DOCUMENT EXCERPT:
** begin **

This expedition will attempt to address these questions by drilling through the basal sediments and into the upper basalt.

Position of décollement

Seismic reflection profiles indicate that the Nankai plate boundary fault ramps downsection near the updip limit of the seismogenic zone (Fig. F2). Shifting a fault's position in the downdip direction from a sediment/sediment interface to the sediment/basalt or intrabasalt interface must be influenced by changes in the rock's mechanical properties or pore pressure, but the precise causative mechanisms remain unclear:

  • Are some of the governing properties inherited from the primary depositional environments, or are they all imparted on the rock within a critical P-T or stress window regardless of primary composition?

  • Is there any hydrologic control?

  • Are evolutions of secondary porosity, fragmentation, cementation, and/or hydrothermal alteration key processes within the upper 100–200 m of basalt?

** end **

DATASET SECTION:
** begin **

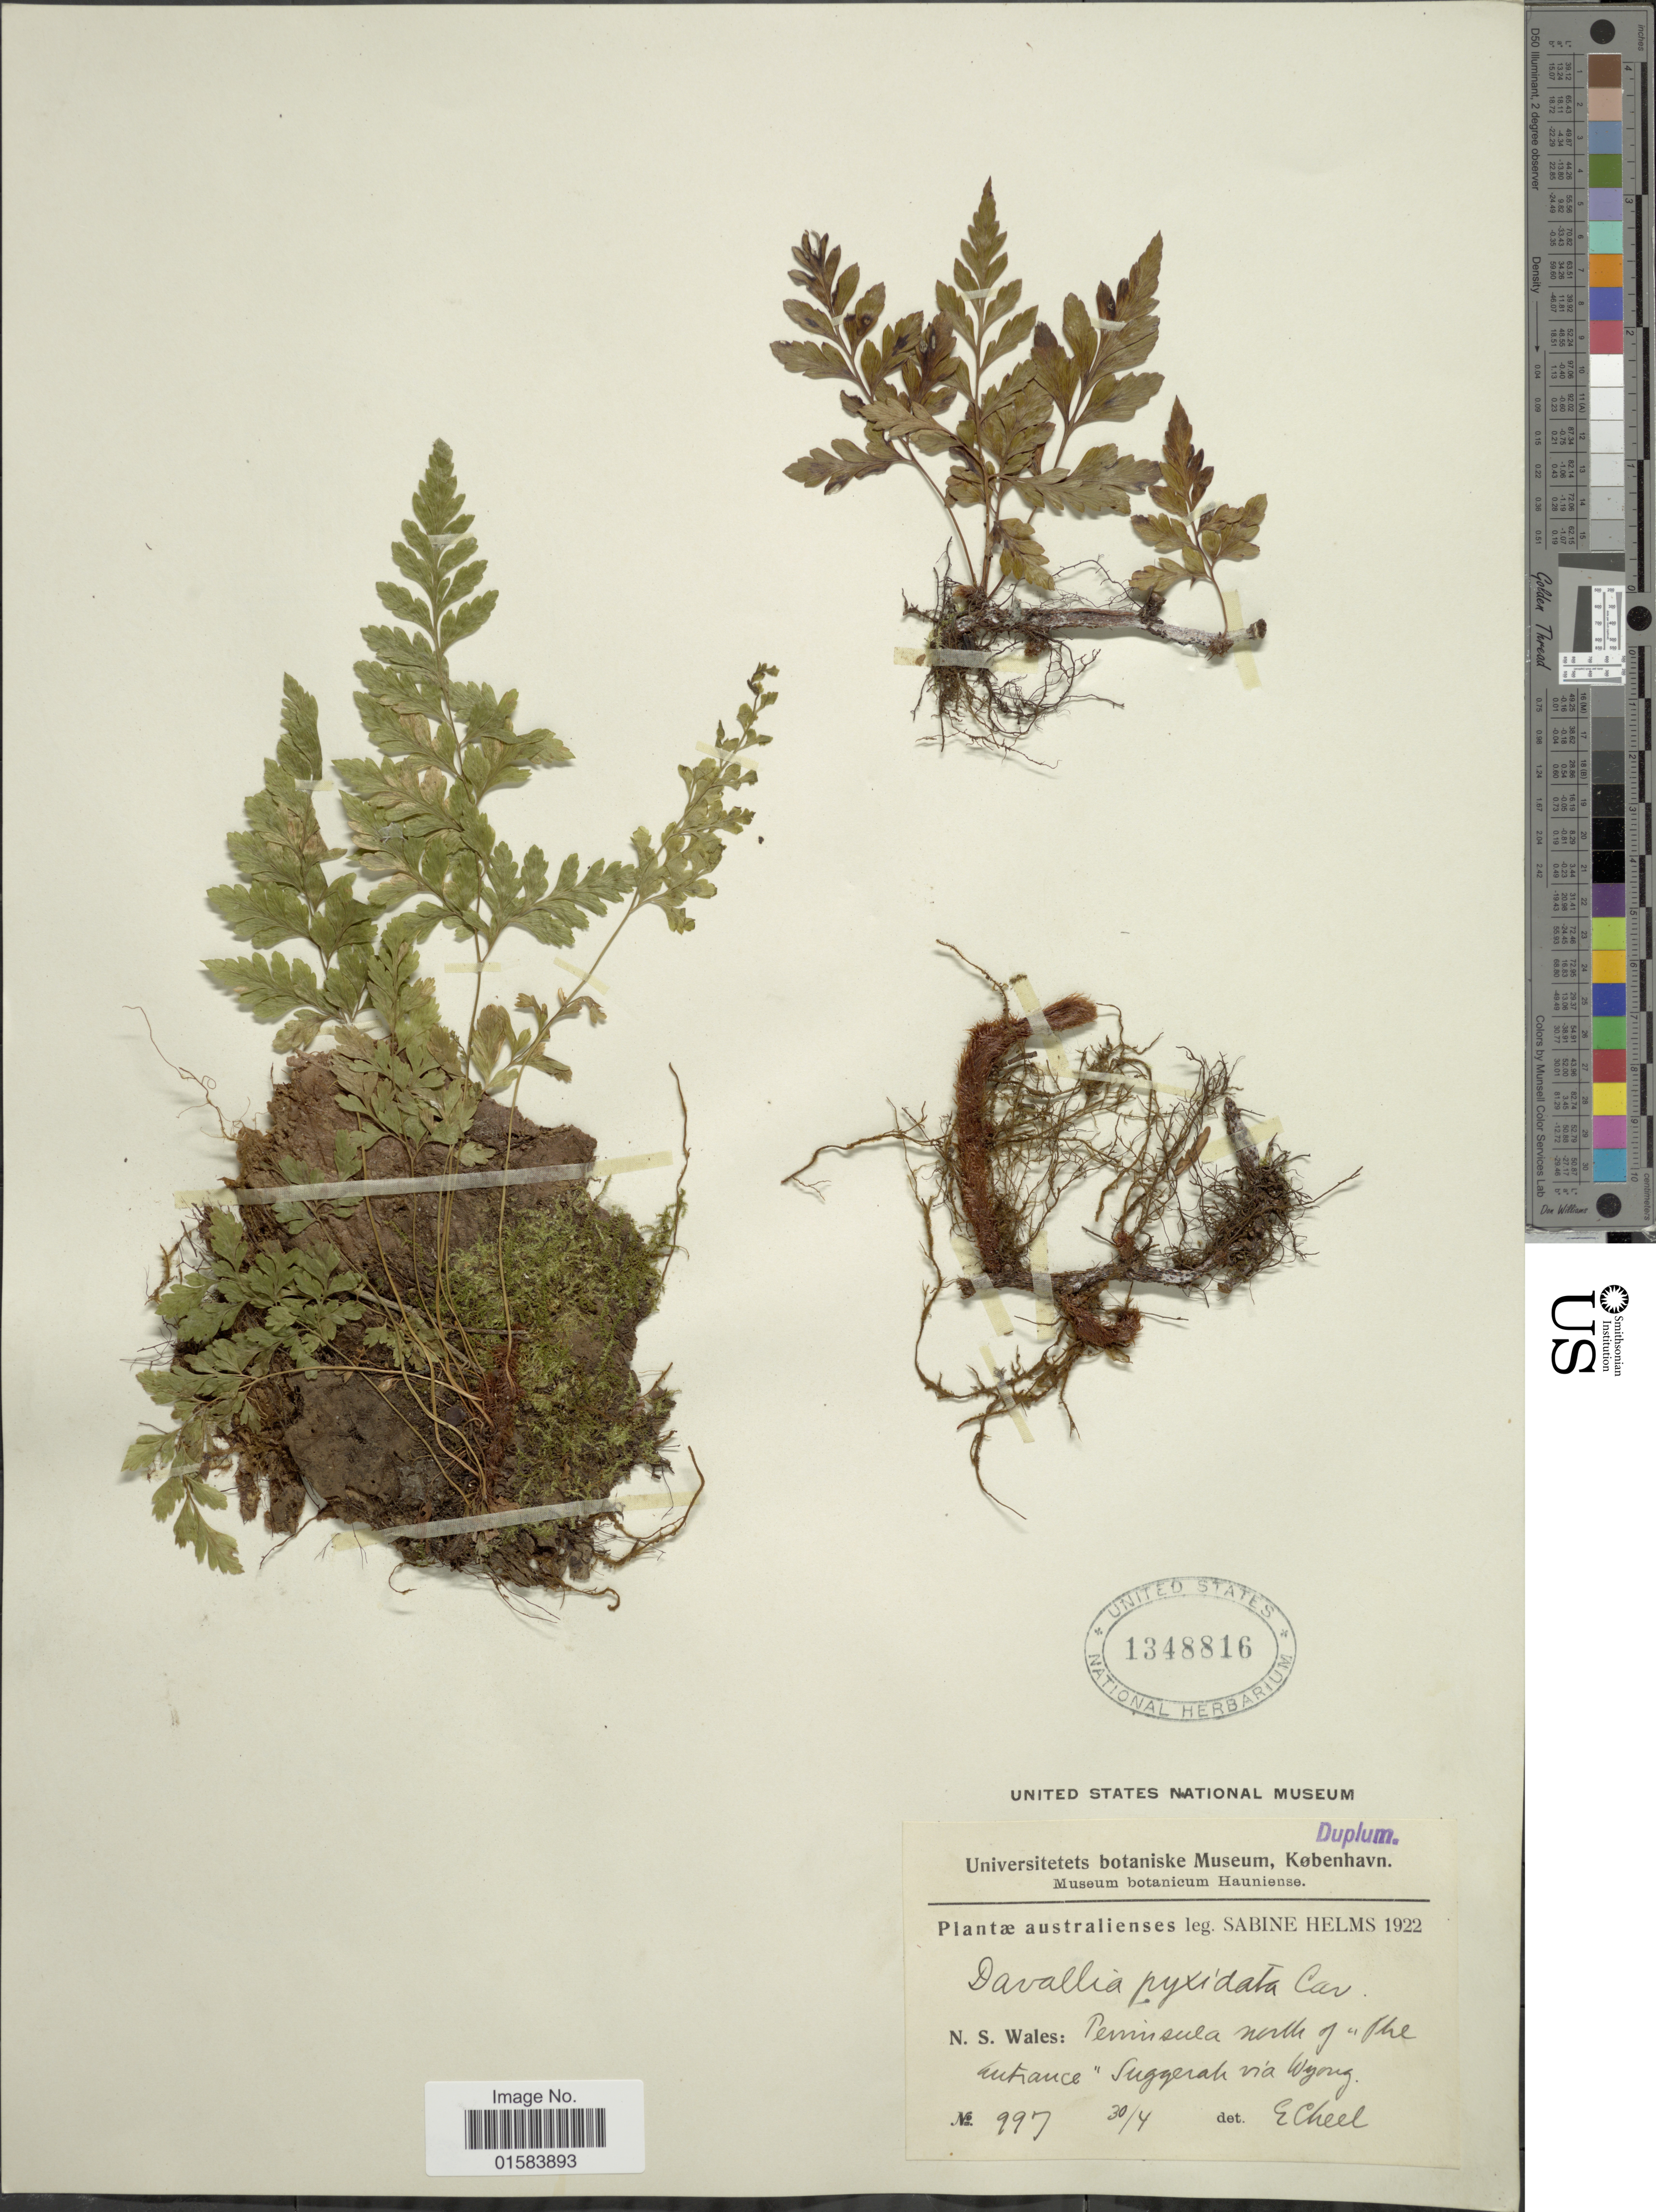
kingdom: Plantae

** end **

EXERCISE REQUIREMENTS: Copy the part of the text on the position of the décollement above from "Position of décollement" to "any hydrologic control?", word for word.

FINAL ANSWER:
Position of décollement

Seismic reflection profiles indicate that the Nankai plate boundary fault ramps downsection near the updip limit of the seismogenic zone (Fig. F2). Shifting a fault's position in the downdip direction from a sediment/sediment interface to the sediment/basalt or intrabasalt interface must be influenced by changes in the rock's mechanical properties or pore pressure, but the precise causative mechanisms remain unclear:

  • Are some of the governing properties inherited from the primary depositional environments, or are they all imparted on the rock within a critical P-T or stress window regardless of primary composition?

  • Is there any hydrologic control?